Manu Yáñez (Festival de Cannes)

Para acentuar su carácter internacional, su condición de mapamundi fílmico, el Festival de Cannes se vanagloria de atender de manera regular a las filmografías de los seis continentes (aunque, en los últimos años, parece haber relegado a Latinoamérica a un papel secundario). En este sentido, para intentar enmendar la sangrante deuda histórica que la cultura fílmica occidental tiene con el cine africano, Cannes acostumbra a incluir en su Sección Oficial títulos del continente olvidado. En la memoria del buen cinéfilo, figuran títulos memorables como Mooladé de Ousmane Sembène o Timbuktu de Abderrahmane Sissako, que vieron la luz en el certamen francés. Este año, por desgracia, el representante africano en la Competición Oficial, Yomeddine del egipcio A.B. Shawky no está a la altura de sus ilustres predecesores.

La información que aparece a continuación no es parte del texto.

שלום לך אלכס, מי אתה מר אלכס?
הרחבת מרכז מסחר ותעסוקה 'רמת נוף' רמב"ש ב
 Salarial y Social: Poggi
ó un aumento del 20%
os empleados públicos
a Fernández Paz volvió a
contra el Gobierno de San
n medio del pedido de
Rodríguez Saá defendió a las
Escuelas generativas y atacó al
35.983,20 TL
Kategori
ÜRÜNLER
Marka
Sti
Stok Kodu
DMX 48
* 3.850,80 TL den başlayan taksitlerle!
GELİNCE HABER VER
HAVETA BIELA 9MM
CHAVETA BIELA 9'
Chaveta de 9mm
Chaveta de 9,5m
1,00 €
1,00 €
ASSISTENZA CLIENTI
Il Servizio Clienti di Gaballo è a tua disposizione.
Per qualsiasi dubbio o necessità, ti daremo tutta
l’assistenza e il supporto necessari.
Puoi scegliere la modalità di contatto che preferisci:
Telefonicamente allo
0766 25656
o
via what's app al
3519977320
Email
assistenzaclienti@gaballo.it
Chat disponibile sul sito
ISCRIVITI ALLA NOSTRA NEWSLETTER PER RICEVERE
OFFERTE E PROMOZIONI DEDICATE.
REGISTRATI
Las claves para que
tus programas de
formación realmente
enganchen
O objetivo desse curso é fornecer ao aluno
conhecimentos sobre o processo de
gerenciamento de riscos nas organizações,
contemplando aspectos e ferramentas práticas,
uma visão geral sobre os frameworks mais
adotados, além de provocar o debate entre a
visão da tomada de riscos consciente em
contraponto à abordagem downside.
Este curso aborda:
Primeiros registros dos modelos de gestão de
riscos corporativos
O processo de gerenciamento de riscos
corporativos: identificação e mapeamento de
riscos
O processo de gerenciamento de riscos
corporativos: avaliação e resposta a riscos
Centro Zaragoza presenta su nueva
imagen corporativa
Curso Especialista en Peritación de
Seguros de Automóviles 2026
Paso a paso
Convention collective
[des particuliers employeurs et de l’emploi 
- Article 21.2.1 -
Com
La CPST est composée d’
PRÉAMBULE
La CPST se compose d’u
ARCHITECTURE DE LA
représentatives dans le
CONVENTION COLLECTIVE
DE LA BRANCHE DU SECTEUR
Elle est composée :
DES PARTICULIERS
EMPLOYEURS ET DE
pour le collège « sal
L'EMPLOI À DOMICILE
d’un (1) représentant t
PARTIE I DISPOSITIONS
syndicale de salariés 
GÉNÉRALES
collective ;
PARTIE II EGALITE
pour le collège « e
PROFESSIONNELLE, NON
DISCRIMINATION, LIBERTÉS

Orquestado como un afectado drama social sobre la marginación de los enfermos de lepra en Egipto, el film navega entre un cúmulo de calamidades y una atronadora banda sonora para articular un discurso de corte humanista sobre la resistencia del espíritu humano.

A falta de estrellas de Hollywood en la jornada de hoy, uno tiene la impresión de que Thierry Frémaux (director artístico de Cannes) se ha decantado por vertebrar la programación en torno a un gran “tema”. Así, el drama de los enfermos de lepra ocupa el centro de Yomeddine, pero no es el único obstáculo que encontrarán Beshay (Rady Gamal), el leproso, y Obama (Ahmed Abdelhafiz), un pequeño huérfano, en su periplo en busca de la familia del protagonista. Por el camino, habrá muertes de seres queridos, ingresos hospitalarios, agresiones verbales, encarcelamientos, bullying y otras penurias. Un torrente de fatalidad que la película aliña con algún toque pintoresco, un halo de ingenuidad y una flagrante tosquedad tanto a nivel narrativo como formal. A unos innecesarios episodios oníricos (a burda cámara lenta), cabe sumar unos pasajes de puro cine populista: cuando los personajes gozan de un momento de euforia pasajera, el montaje se entrecorta, la cámara se agita y la música arremete con saña.

A la película la salva una cierta nobleza de espíritu, que puede remitir muy lejanamente a la ternura de El chico de Charlie Chaplin o al retrato anticompasivo de la marginalidad en Los olvidados de Luis Buñuel. Sin embargo, la transparencia con la que el film articula su discurso genera una serie de subrayados un tanto alarmantes, como cuando el protagonista, acorralado por una serie de maleantes, brama a los cuatro vientos: “¡Soy un ser humano! ¡Soy un ser humano!”.